Tuesday, September 11, 2007

Being a mother: Never a dull moment!

I just convinced my personal chiropractor (AKA, my husband) to please rub some Bengay on my back. I hope this will relieve the constant back pain and mild hunchback I have developed after years of bending down to pick up miscellaneous stuff off the floor (miscellaneous refers to living and non-living entities, and range from safe to bio hazardous material). You see, I have been a mother for the past 11 years. I have 3 sons (I'm not counting my husband, mind you, but he can technically be considered the 4th child), ranging from ages 5-11.

My brother and sister-in-law have told me time and again that I am their best birth-control system. They no longer need to worry about missed pills, broken condoms, or wrong count. All they do is have us over for dinner and remind themselves why getting a fish or bird is the right decision to make. Needless to say, they have us for dinner every obligated sex day of the year: birthdays, wedding anniversary, Valentine's Day, and President's Day (don't ask why).
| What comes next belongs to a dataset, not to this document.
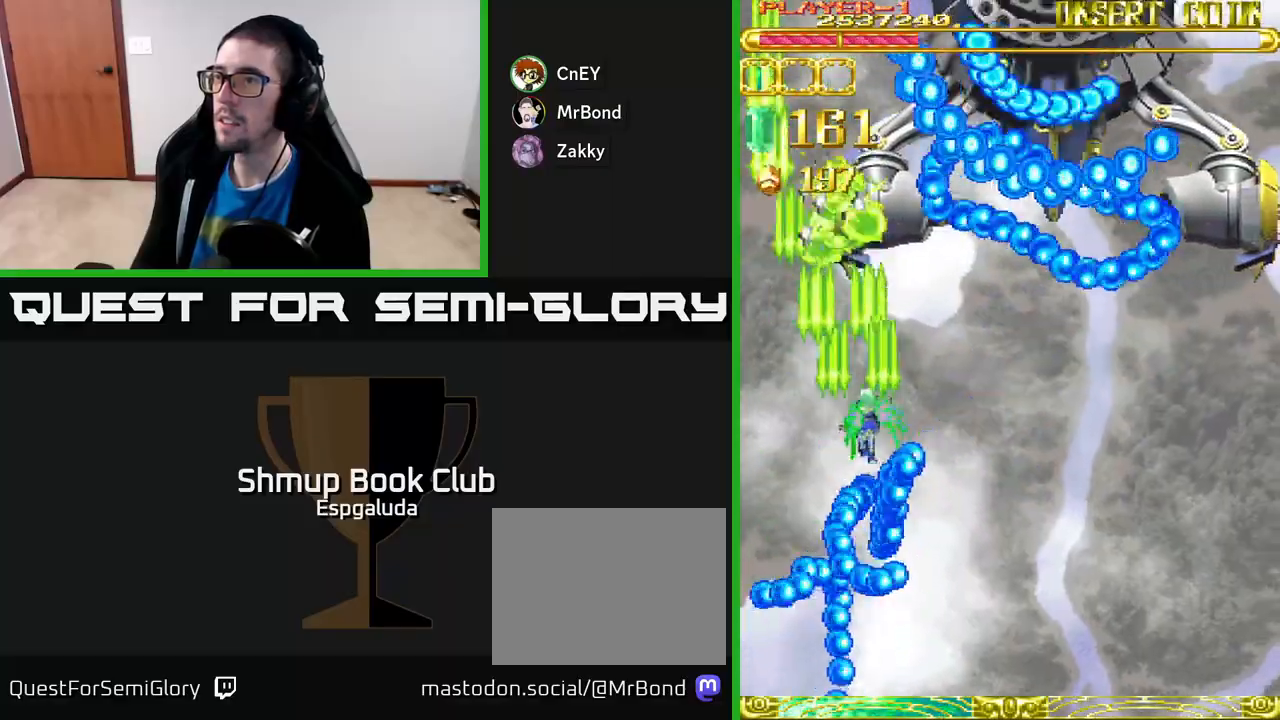
{"buttons": ["A", "DPAD_DOWN"], "left_stick": "center", "events": [[233, "DPAD_DOWN", "down"], [450, "DPAD_RIGHT", "up"]]}
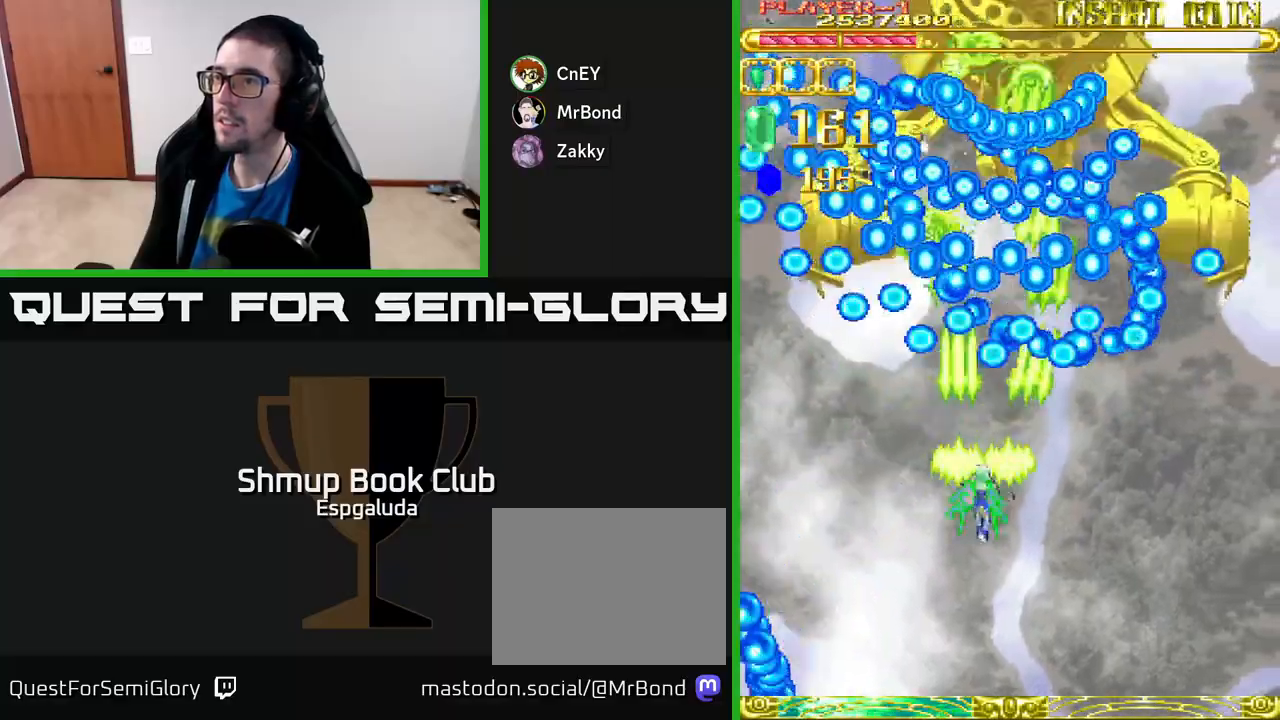
{"buttons": ["A"], "left_stick": "center", "events": [[200, "DPAD_RIGHT", "down"], [433, "DPAD_RIGHT", "up"], [500, "DPAD_DOWN", "up"]]}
The last time we had a family outing at a famous family restaurant chain, we had a family picture taken and were told never, ever to come back again! Here's the story: We waited about 45 minutes to be seated and by then, the boys were hungry and wild. While we were waiting to be served, they started screaming and breaking the cheap crayons that were supposed to keep them busy for sometime (can't these restaurants invest in crayons that actually color?). By now, the people sitting next to us were staring at us, and yes, we got the message: did you forget your kids' Ritalin doses today? Our waiter took pity on us and brought the boys some mints... cinnamon mints to be specific. My 5 year old started choking on this awful tasting mint and I had to perform the Heimlich maneuver on him. He started gagging and threw up on the table! The restaurant patrons were about to riot by now! But wait, there's more (of course there is)! My precious baby was so mad at the stupid mint that he grabbed it and threw it behind his back. Needless to say, it landed on some guy's bowl of soup. When we paid our bill, the hostess kindly told us that we were banned from their establishment and that our family picture would be faxed to their entire chain, so please, do not try any funny business like moving to a different state just to eat at our restaurant! This is just a normal event in our daily routine.
I know I should bill my sister-in-law's medical insurance company for birth control services rendered, however, the truth of the matter is: I would not change a minute of my life with my 3, er, 4 boys. And you know what? My brother and sister-in-law could not agree more!! They have decided to have 3 of their own as well!!!